For what it is worth, just hours later, outgoing House Speaker Paul D. Ryan (R-Wis.) dismissed the notion of an executive order out of hand (only to earn a slap to the head from Trump), though Sen. Lindsay Graham (R-S.C.) said he would introduce a Senate bill to allow the elimination.
This issue apparently is about “birthright” status if you are more liberal, and “anchor baby” (or “chain migration”) if you see things from a more conservative viewpoint.
Recently in New York City, authorities happened for unrelated reasons to have come upon a building in the Bronx that was set up to receive and house a rotating number of Chinese moms who were coming here to give birth and then heading home, all with the idea that the children would be American citizens.
As Axios reported on its interview with the president, eliminating birthrights for such “anchor babies” would top even the ever-more threatening moves to stop immigration. be the most dramatic move yet in Trump’s hard-line immigration campaign. In any event, Trump’s power to do this through executive action is debatable to say the least.
In the interview, Trump said, “It was always told to me that you needed a constitutional amendment. Guess what? You don’t,” declaring he can do it by executive order. When told that’s very much in dispute, Trump replied: “You can definitely do it with an act of Congress. But now they’re saying I can do it just with an executive order.”

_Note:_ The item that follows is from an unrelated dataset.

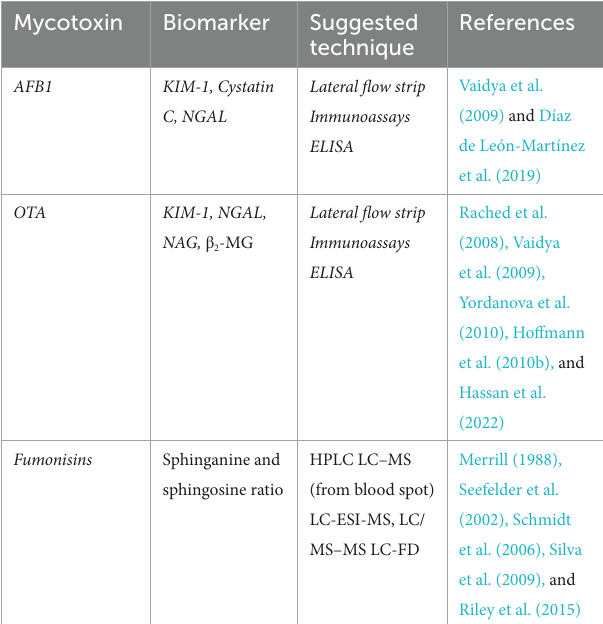
TABLE 1 A brief summary of the suggested techniques, what biomarkers might be used for detection of mycotoxin induced nephrotoxicity.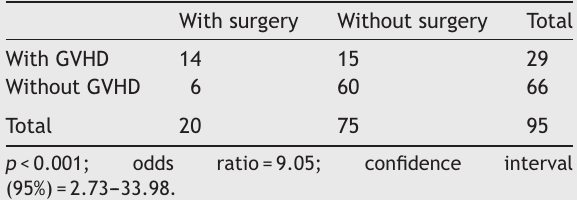
Association between sinonasal surgical treatment and graft vs. host disease (GVHD).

“We’re the only country in the world where a person comes in and has a baby, and the baby is essentially a citizen of the United States. . . with all of those benefits,” Trump said. “It’s ridiculous. It’s ridiculous. And it has to end.”
Actually, news organizations have noted that more than 30 countries provide birthright citizenship.
Separate from the legal issues, there are the values issues involved. Increasingly, Trump believes that a majority of Americans want to feel fear from immigrants, both illegal and legal, and wants to do what he can to preserve jobs for Americans. However well intended those sentiments, what comes across both internationally and domestically is a kind of bullying effort with more than a hint of discrimination for non-white populations that want to come to this country to escape violence and deadly criminal organizations in their Central American countries.
Over and over, the Trump administration is attacking on a wide front the idea that America should be welcoming immigrants and refugees.
While few immigration and constitutional scholars believe it is within the president’s power to change birthright citizenship, some conservatives have argued that the 14th Amendment was only intended to provide citizenship to children born in the U.S. to lawful permanent residents — not to unauthorized immigrants or those on temporary visas.
The number of births to unauthorized immigrants reached a peak of 370,000 in 2006, according to a 2016 study by Pew Research. It then declined slightly. While the Supreme Court has already ruled that children born to immigrants who are legal permanent residents have citizenship, those who claim the 14th Amendment should not apply to everyone point to the fact that there has been no ruling on a case specifically involving undocumented immigrants or those with temporary legal status.
In a 1989 Court ruling — U.S. v. Wong Kim Art — the majority found that a man born to Chinese-American parents in the United States was an American citizen.
Trump has railed against caravans of asylum-seeking migrants traveling from Central America, warning on Monday without evidence that there are “Gang members and some very bad people” mixed into the group, which he has referred to as an “invasion.”
The administration is mulling other tactics to block the migrants, including threats to cut off aid to countries who don’t impede such caravans, and an executive order and regulatory action that would place restrictions on the migrants’ ability to apply for asylum once they reach the U.S.
Increasingly, we are fighting about values, not policy language. Maybe that’s indeed how American regains its moral footing.